We introduced service descriptions which are providing the knowledge of our context-aware applications. Context-aware applications need these service descriptions to link user intentions to appropriate actions. We discussed that the detection of user intentions and activities needs also to consider user characteristics by means of user profiles. In our approach context-aware applications are distributed by running independent on different devices and managing their own context data. The exchanged context and user data is sensitive and requires to be protected from unauthorized access. For this reason, we proposed to integrate security policies in our ontology, so that every application needs to follow these policies. The utilisation of the WoT concept offers the solution for overcoming integration problems of heterogeneous data sources. Moreover, the Semantic Web opens a way to map the real world into a machine understandable format so that reasoning techniques can be applied to infer the context and intention of an appropriate user.
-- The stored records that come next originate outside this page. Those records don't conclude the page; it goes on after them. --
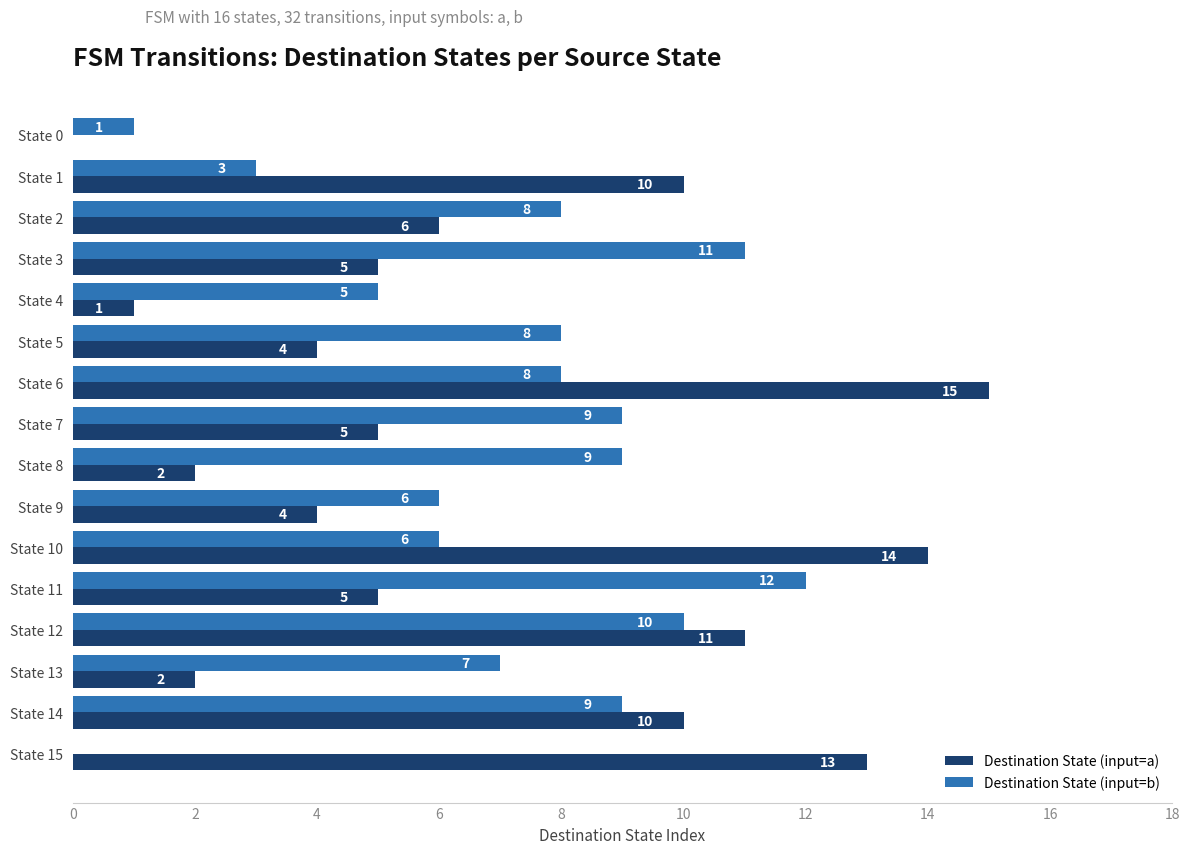

Is it true that Destination State (input=b) equals 8 at State 2?

True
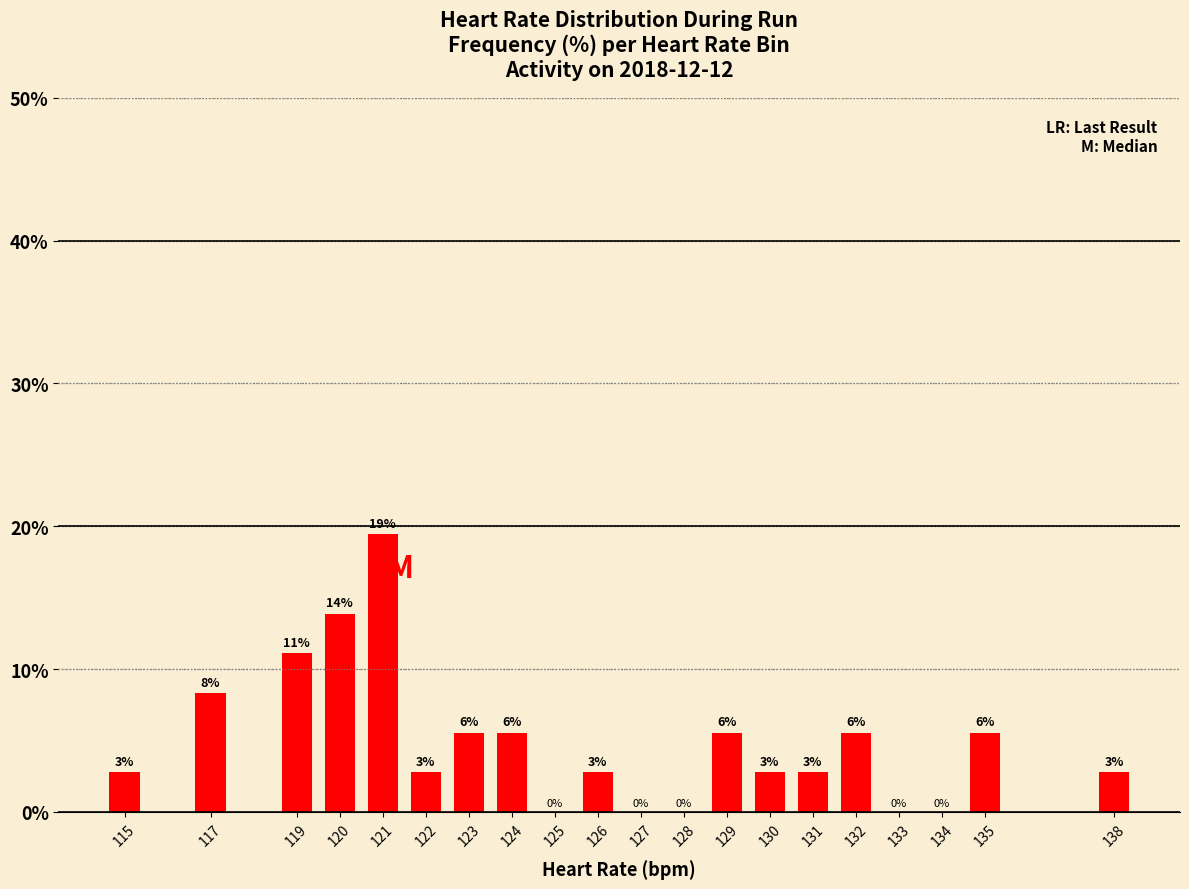

Rank the categories by value from highest to lowest.

121, 120, 119, 117, 123, 124, 129, 132, 135, 115, 122, 126, 130, 131, 138, 125, 127, 128, 133, 134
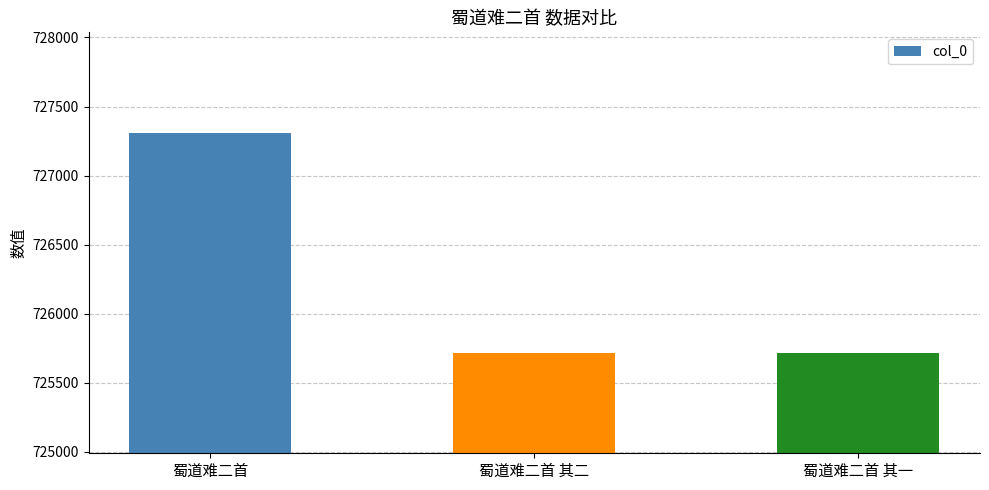

At which category does the chart reach its peak across all series?

蜀道难二首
For demonstration purposes we introduced our context-aware and extendible Sherlock application. However, this proposal does not address to solve problems concerning the realtime reaction of applications to different events. Furthermore, it is was not discussed how to enhance the quality of context data. In an AAL environment it is necessary to evaluate and assure the trustworthiness of data sources to warrant a reliable context-awareness. In future work we have to consider what happens if fuzzy and uncertain situations are detected. A conceivable approach is to apply machine learning and pattern recognition to combine it with rule-based approaches. One enhancement can be the implementation of a mood classifier. This would allow the Sherlock engine to learn from context data to motivate the user to do some activities. But the mentioned challenges remain for future research work as part of this Ph.D.